Paper 1: Deep Unsupervised Learning using Nonequilibrium Thermodynamics (2015)
Paper 1 URL: https://arxiv.org/abs/1503.03585
Paper 1 Abstract: "A central problem in machine learning involves modeling complex data-sets using highly flexible families of probability distributions in which learning, sampling, inference, and evaluation are still analytically or computationally tractable. Here, we develop an approach that simultaneously achieves both flexibility and tractability. The essential idea, inspired by non-equilibrium statistical physics, is to systematically and slowly destroy structure in a data distribution through an iterative forward diffusion process. We then learn a reverse diffusion process that restores structure in data, yielding a highly flexible and tractable generative model of the data. This approach allows us to rapidly learn, sample from, and evaluate probabilities in deep generative models with thousands of layers or time steps, as well as to compute conditional and posterior probabilities under the learned model. We additionally release an open source reference implementation of the algorithm."

Paper 2: Denoising Diffusion Probabilistic Models (2020)
Paper 2 URL: https://arxiv.org/abs/2006.11239
Paper 2 Abstract: "We present high quality image synthesis results using diffusion probabilistic models, a class of latent variable models inspired by considerations from nonequilibrium thermodynamics.
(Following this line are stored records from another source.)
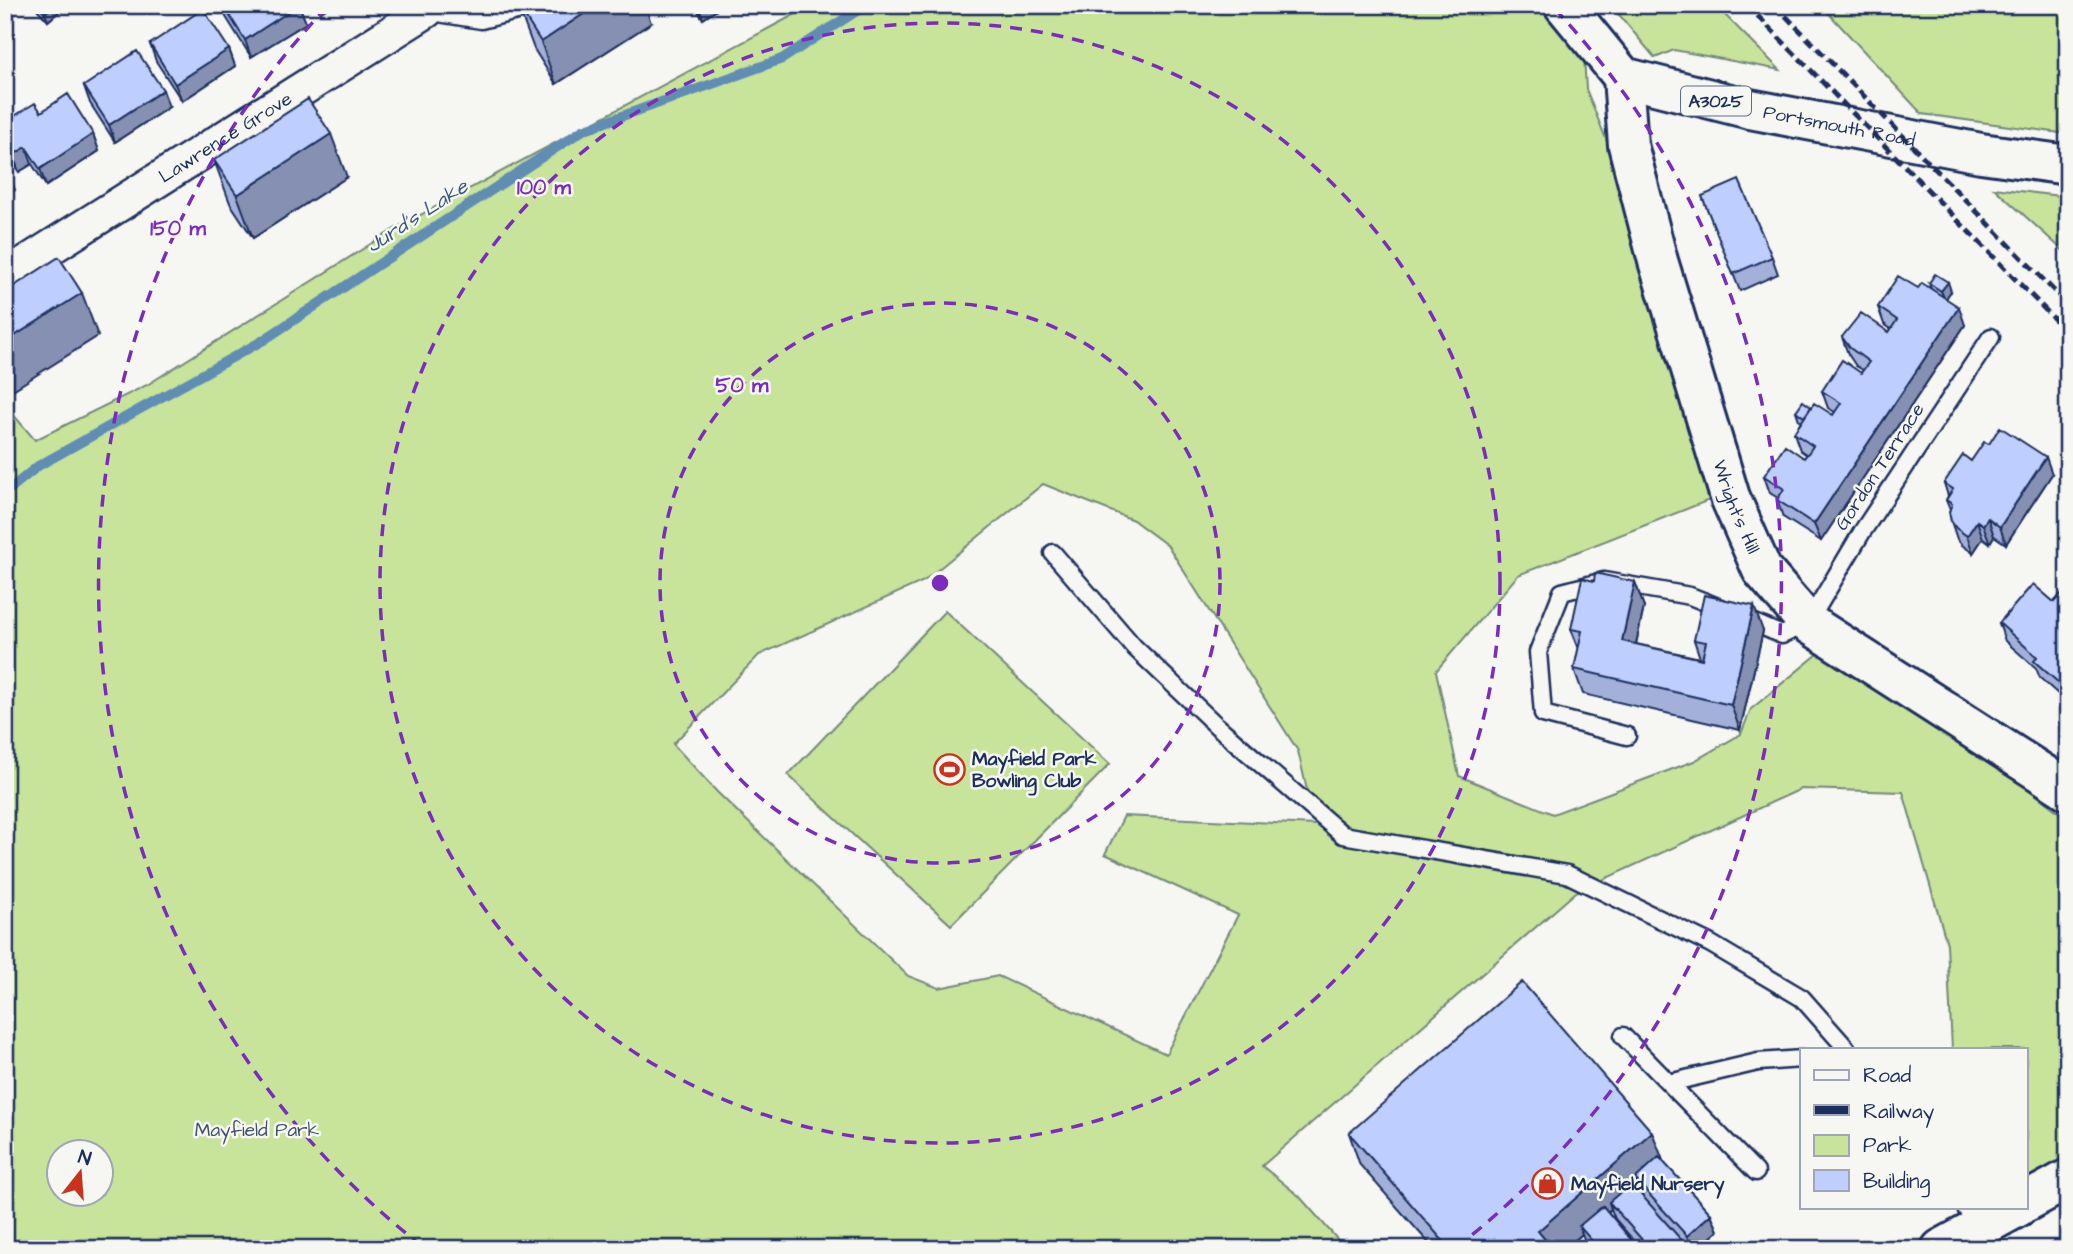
<svg xmlns="http://www.w3.org/2000/svg" width="2073" height="1254" viewBox="0 0 2073 1254" font-family="'Architects Daughter',sans-serif">
<style>
.green{fill:#c8e39a;stroke:#72897c;stroke-width:2;fill-rule:evenodd}
.lines{fill:none;stroke-linecap:round;stroke-linejoin:round}
.stream{stroke:#5e8db3;stroke-width:10}
.lane-casing{stroke:#1b2f5e;stroke-width:21}
.street-casing{stroke:#1b2f5e;stroke-width:38}
.secondary-casing{stroke:#1b2f5e;stroke-width:44}
.primary-casing{stroke:#1b2f5e;stroke-width:44}
.lane{stroke:#f6f6f2;stroke-width:16}
.street{stroke:#f6f6f2;stroke-width:33}
.secondary{stroke:#f6f6f2;stroke-width:38}
.primary{stroke:#f6f6f2;stroke-width:38}
.rail{stroke:#1b2f5e;stroke-width:5;stroke-dasharray:10 5;stroke-linecap:butt}
.wall{fill:#a3b1da;stroke:#1b2f5e;stroke-width:2}
.shaded-wall{fill:#8590b2;stroke:#1b2f5e;stroke-width:2}
.building{fill:#becefe;stroke:#1b2f5e;stroke-width:2}
.ring{fill:none;stroke:#7b2cbf;stroke-width:3.5;stroke-dasharray:12 9}
.labels{text-anchor:middle;dominant-baseline:central;stroke-width:5;stroke-linejoin:round;paint-order:stroke}
.shield{fill:#f6f6f2;stroke:#5d6b8a;stroke-width:2}
.shield-label{font-size:18px;font-weight:bold;fill:#1b2f5e}
.street-label{font-size:19px;fill:#1b2f5e;stroke:#f6f6f2}
.poi-label{font-size:19px;font-weight:bold;fill:#1b2f5e;stroke:#f6f6f2;text-anchor:start}
.park-label{font-size:19px;fill:#3e536a;stroke:#f6f6f2}
.water-label{font-size:21px;font-style:italic;fill:#375681;stroke:#f6f6f2}
.centre{fill:#7b2cbf;stroke:#f6f6f2;stroke-width:3.5}
.ring-label{font-size:21px;text-anchor:middle;font-weight:bold;fill:#7b2cbf;stroke:#f6f6f2;stroke-width:5;stroke-linejoin:round;paint-order:stroke}
</style>
<rect width="100%" height="100%" fill="#f6f6f2"/>
<filter id="ink" filterUnits="userSpaceOnUse"><feTurbulence type="fractalNoise" baseFrequency=".0143" numOctaves="2"/><feDisplacementMap in="SourceGraphic" scale="14" xChannelSelector="R" yChannelSelector="G"/><feConvolveMatrix kernelMatrix="1 2 1 2 8 2 1 2 1" color-interpolation-filters="sRGB"/></filter>
<g filter="url(#ink)">
<path class="green" d="M857,5H1543L1584,56L1586,89L1626,189L1712,499L1518,575L1436,671L1459,776L1553,814L1694,761L1741,734L1751,709L1824,649L2015,779L2068,819V1151L2055,1166L2026,1183V1049H1952L1947,944L1903,792L1801,789L1576,892L1262,1166L1299,1196L1346,1249H5V405L35,440L147,385L396,228L803,10L853,8ZM1043,484L1133,520L1168,546L1298,751L1315,825L1124,816L1105,854L1238,915L1166,1054L998,976L939,988L908,976L717,792L673,744L759,655L924,581ZM60,1152H102V1194H60Z
M1611,5H1715L1780,70L1674,50L1655,58Z
M1821,5H2068V134L1922,114Z
M1994,188L2068,197V255Z
M945,611L1110,764L951,925L788,775Z"/>
<g class="lines">
<path class="stream" d="M5,493L38,466L262,341L583,130L782,59L866,5"/>
<defs>
<path id="lane" d="M426,11L481,20L541,5
M1053,553L1134,647L1217,726L1343,835L1567,874L1711,944L1802,998L1847,1049
M1743,618L1782,635L1808,623L1862,532L1991,337
M1627,736L1543,714L1538,652L1562,592L1604,581L1690,596L1723,609
M1623,1036L1756,1172
M1669,1083L1758,1062L1802,1059
M1965,1207L1980,1228"/>
<g id="street">
<path id="s1" d="M18,268L426,11L430,5"/>
</g>
<g id="secondary">
<path id="s2" d="M1623,77L1628,145L1658,261L1730,497L1762,570L1808,623L2068,790"/>
<path d="M2026,1202L2068,1179"/>
<path d="M1941,1249L2018,1207"/>
</g>
<g id="primary">
<path id="s3" d="M1564,5L1623,77L1750,109L1981,153L2068,165"/>
</g>
</defs>
<use href="#lane" class="lane-casing"/>
<use href="#street" class="street-casing"/>
<use href="#secondary" class="secondary-casing"/>
<use href="#primary" class="primary-casing"/>
<use href="#lane" class="lane"/>
<use href="#street" class="street"/>
<use href="#secondary" class="secondary"/>
<use href="#primary" class="primary"/>
<path class="rail" d="M1747,5L2068,333
M1775,5L2068,305"/>
</g>
<path class="wall" d="M35,5H60L61,10L48,21L36,8Z
M222,5H299L306,23L251,57L226,17Z
M694,5H724L703,19Z
M518,6L651,23L556,84L534,49Z
M150,44L229,49L235,66L182,101L156,61Z
M84,86L169,107L115,142L90,103Z
M41,112L93,134L99,151L46,186L32,164L19,172L5,151V122Z
M214,160L347,177L253,238L230,203Z
M1702,196L1772,257L1778,274L1740,291Z
M1929,283L1951,291L1946,298L1965,325L1821,541L1783,517L1777,500L1778,498L1770,493L1764,476L1804,458L1807,455L1800,450L1794,433L1801,421L1799,420L1796,411L1811,407L1833,415L1835,412L1828,408L1822,391L1861,373L1863,370L1856,366L1848,354L1842,337L1889,332L1891,329L1884,324L1878,307L1918,288L1931,289Z
M1971,461L2052,474L2006,544L1994,536L1990,543L1983,538L1973,553L1962,545L1957,539L1951,521L1950,510L1946,500L1948,496L1944,483Z
M1594,581L1635,582L1644,607L1636,644L1700,658L1694,640L1763,631L1740,730L1583,694L1574,669L1579,649L1571,629Z
M2068,595V703L2040,678L2036,668L2005,641L1999,623L2054,602Z
M1652,1132L1663,1162L1711,1214L1718,1231L1698,1249H1690L1683,1242L1686,1249H1641L1615,1219L1611,1209L1608,1212L1639,1249H1590L1586,1243L1582,1234L1565,1249H1434L1360,1165L1349,1133Z"/>
<path class="shaded-wall" d="M53,5H60L61,10L48,21L45,13Z
M299,5L306,23L251,57L245,40Z
M318,5H332L320,13Z
M597,5H645L651,23L556,84L541,42Z
M708,5H724L703,19L700,10Z
M229,49L235,66L182,101L175,84Z
M163,90L169,107L115,142L109,125Z
M93,134L99,151L46,186L40,169Z
M331,134L347,177L253,238L237,195Z
M26,147L32,164L19,172L13,155Z
M9,173L15,190L5,197V175Z
M1948,282L1951,291L1945,300L1941,291Z
M82,293L98,336L5,395V342Z
M1959,307L1965,325L1821,541L1814,524Z
M2046,457L2052,474L2006,544L2000,527Z
M1988,518L1994,536L1990,543L1983,525Z
M1977,521L1983,538L1973,553L1967,536Z
M1635,582L1644,607L1631,666L1622,641Z
M1754,606L1763,631L1740,730L1731,705Z
M1652,1132L1664,1163L1635,1179L1638,1186L1613,1207L1609,1202L1611,1209L1585,1232L1579,1226L1582,1234L1565,1249H1544L1538,1231Z
M1711,1214L1718,1231L1698,1249H1692L1687,1236Z
M1684,1243L1686,1249H1677Z"/>
<path class="building" d="M38,5H53L45,13Z
M223,5H299L245,40Z
M519,5H597L541,42L518,6Z
M697,5H708L700,10Z
M203,9L229,49L175,84L150,44Z
M137,51L163,90L109,125L84,86Z
M68,94L93,134L40,169L26,147L13,155L5,143V122L35,103L41,112Z
M308,99L331,134L237,195L214,160Z
M1739,180L1772,257L1733,274L1702,196Z
M59,257L82,293L5,342V292Z
M1935,274L1948,282L1941,291L1929,283Z
M1898,276L1918,288L1922,283L1959,307L1814,524L1777,500L1784,489L1764,476L1785,445L1804,458L1809,452L1813,446L1794,433L1814,403L1833,415L1841,403L1822,391L1842,360L1861,373L1869,362L1850,348L1842,337L1861,313L1889,332L1897,320L1878,307Z
M1803,401L1811,407L1804,417L1796,411Z
M2000,427L2046,457L2000,527L1988,518L1983,525L1977,521L1967,536L1956,528L1951,521L1949,512L1952,504L1946,500L1953,489L1944,483L1963,455L1971,461L1984,442L1989,444Z
M1595,573L1635,582L1622,641L1702,659L1706,642L1694,640L1704,595L1754,606L1731,705L1574,669L1582,631L1571,629L1582,578L1594,581Z
M2033,584L2054,602L2064,591L2068,595V691L2034,661L2037,657L1999,623Z
M1522,982L1652,1132L1538,1231L1553,1249H1450L1349,1133Z
M1659,1157L1711,1214L1687,1236L1635,1179Z
M1631,1183L1684,1243L1677,1249H1650L1609,1202Z
M1603,1206L1639,1249H1599L1579,1226Z"/>
</g>
<g class="ring">
<circle cx="940" cy="583" r="280"/>
<circle cx="940" cy="583" r="560"/>
<path d="M422 1246A841 841 0 0 1 325 9M1555 9A841 841 0 0 1 1458 1246"/>
</g>
<defs>
<symbol id="stadium-ring" viewBox="-11 -11 22 22"><circle r="9.5" fill="#f6f6f2" stroke="#c8321e" stroke-width="1.5"/><path d="M0-5a6.5 5 0 1 0 0 10a6.5 5 0 1 0 0-10ZM-3.5-1.8h7v3.6h-7Z" fill="#c8321e"/></symbol>
<symbol id="shop-ring" viewBox="-11 -11 22 22"><circle r="9.5" fill="#f6f6f2" stroke="#c8321e" stroke-width="1.5"/><path d="M-5-2.5h2.3a2.7 3.5 0 0 1 5.4 0H5L5.5 6h-11ZM-1.5-2.5h3a1.5 2.3 0 0 0-3 0Z" fill="#c8321e"/></symbol>
</defs>
<g fill-rule="evenodd">
<use href="#stadium-ring" x="932" y="752" width="35" height="35"/>
<use href="#shop-ring" x="1530" y="1166" width="35" height="35"/>
</g>
<g class="labels">
<rect class="shield" x="1681" y="86.5" width="70" height="29" rx="5"/>
<g class="shield-label">
<text x="1716" y="101">A3025</text>
</g>
<g class="street-label">
<text stroke="none"><textPath href="#s3" startOffset="315">Portsmouth Road</textPath></text>
<text stroke="none"><textPath href="#s1" startOffset="245">Lawrence Grove</textPath></text>
<text transform="translate(1880 467) rotate(-57)">Gordon Terrace</text>
<text stroke="none"><textPath href="#s2" startOffset="446">Wright's Hill</textPath></text>
</g>
<g class="poi-label">
<text x="972" y="759">Mayfield Park<tspan x="972" dy="22">Bowling Club</tspan></text>
<text x="1571" y="1184">Mayfield Nursery</text>
</g>
<g class="park-label">
<text x="257" y="1130">Mayfield Park</text>
</g>
<g class="water-label">
<text transform="translate(417 216) rotate(-33)">Jurd's Lake</text>
</g>
</g>
<circle cx="940" cy="583" r="10" class="centre"/>
<g class="ring-label">
<text x="544" y="194">100 m</text>
<text x="178" y="235">150 m</text>
<text x="742" y="392">50 m</text>
</g>
<rect width="2073" height="1254" fill="none" stroke="#f6f6f2" stroke-width="28"/>
<rect x="14" y="14" width="2045" height="1226" fill="none" stroke="#1b2f5e" stroke-width="2.5" filter="url(#ink)"/>
<rect x="1800" y="1048" width="228" height="161" fill="#f6f6f2" stroke="#9ea6b7" stroke-width="2"/>
<rect x="1814" y="1070" width="35" height="10" fill="#f6f6f2" stroke="#9ea6b7" stroke-width="2"/>
<text x="1863" y="1082" font-size="21" fill="#1b2f5e">Road</text>
<rect x="1814" y="1105" width="35" height="10" fill="#1b2f5e" stroke="#9ea6b7" stroke-width="2"/>
<text x="1863" y="1118" font-size="21" fill="#1b2f5e">Railway</text>
<rect x="1814" y="1135" width="35" height="21" fill="#c8e39a" stroke="#9ea6b7" stroke-width="2"/>
<text x="1863" y="1152" font-size="21" fill="#1b2f5e">Park</text>
<rect x="1814" y="1170" width="35" height="21" fill="#becefe" stroke="#9ea6b7" stroke-width="2"/>
<text x="1863" y="1188" font-size="21" fill="#1b2f5e">Building</text>
<g transform="translate(80 1173) rotate(17)"><circle r="33" fill="#f6f6f2" stroke="#9ea6b7" stroke-width="2"/>
<path d="M0-5L12 26L0 18L-12 26Z" fill="#c8321e"/>
<text y="-10" font-size="19" font-weight="bold" text-anchor="middle" fill="#1b2f5e">N</text>
</g>
</svg>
Our best results are obtained by training on a weighted variational bound designed according to a novel connection between diffusion probabilistic models and denoising score matching with Langevin dynamics, and our models naturally admit a progressive lossy decompression scheme that can be interpreted as a generalization of autoregressive decoding. On the unconditional CIFAR10 dataset, we obtain an Inception score of 9.46 and a state-of-the-art FID score of 3.17. On 256x256 LSUN, we obtain sample quality similar to ProgressiveGAN."